Gang of Four Design Patterns
The 23 design patterns catalogued by Gamma, Helm, Johnson and Vlissides in Design Patterns: Elements of Reusable Object-Oriented Software (1994).
Creational#
- Abstract Factory — provide an interface for creating families of related objects without specifying their concrete classes.
- Builder — separate the construction of a complex object from its representation, so the same process can create different representations.
- Factory Method — define an interface for creating an object, but let subclasses decide which class to instantiate.
- Prototype — create new objects by cloning an existing instance.
- Singleton — ensure a class has only one instance and provide a global point of access to it.
Structural#
- Adapter — convert the interface of a class into another interface clients expect.
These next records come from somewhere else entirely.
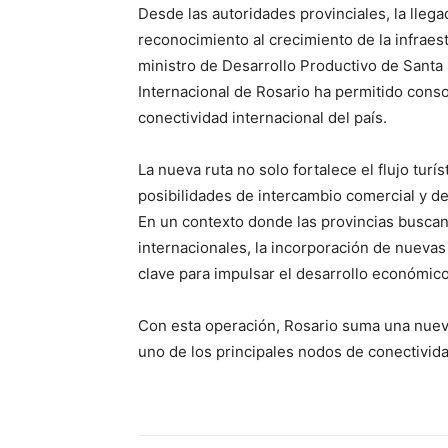
Desde las autoridades provinciales, la lleg
reconocimiento al crecimiento de la infraes
ministro de Desarrollo Productivo de Santa
Internacional de Rosario ha permitido conso
conectividad internacional del país.
La nueva ruta no solo fortalece el flujo tur
posibilidades de intercambio comercial y de 
En un contexto donde las provincias busca
internacionales, la incorporación de nueva
clave para impulsar el desarrollo económico 
Con esta operación, Rosario suma una nuev
uno de los principales nodos de conectivida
- Bridge — decouple an abstraction from its implementation so the two can vary independently.
- Composite — compose objects into tree structures to represent part-whole hierarchies, letting clients treat individual objects and compositions uniformly.
- Decorator — attach additional responsibilities to an object dynamically, as an alternative to subclassing.
- Facade — provide a simplified interface to a complex subsystem.
- Flyweight — use sharing to support large numbers of fine-grained objects efficiently.
- Proxy — provide a surrogate or placeholder for another object to control access to it.
Behavioral#
- Chain of Responsibility — pass a request along a chain of handlers until one processes it.
- Command — encapsulate a request as an object, allowing parameterization, queuing, and undo.
- Interpreter — define a grammar and an interpreter that uses the grammar to interpret sentences.
- Iterator — access elements of a collection sequentially without exposing its underlying representation.
- Memento — capture an object’s internal state so it can be restored later without violating encapsulation.
- Mediator — define an object that encapsulates how a set of objects interact, promoting loose coupling.
- Observer — define a one-to-many dependency so that when one object changes state, all dependents are notified.
- Strategy — define a family of algorithms, encapsulate each one, and make them interchangeable at runtime.
- State — allow an object to alter its behavior when its internal state changes, appearing to change its class.
- Template Method — define the skeleton of an algorithm in a base class, letting subclasses override specific steps.
- Visitor — represent an operation to be performed on elements of an object structure without changing the classes.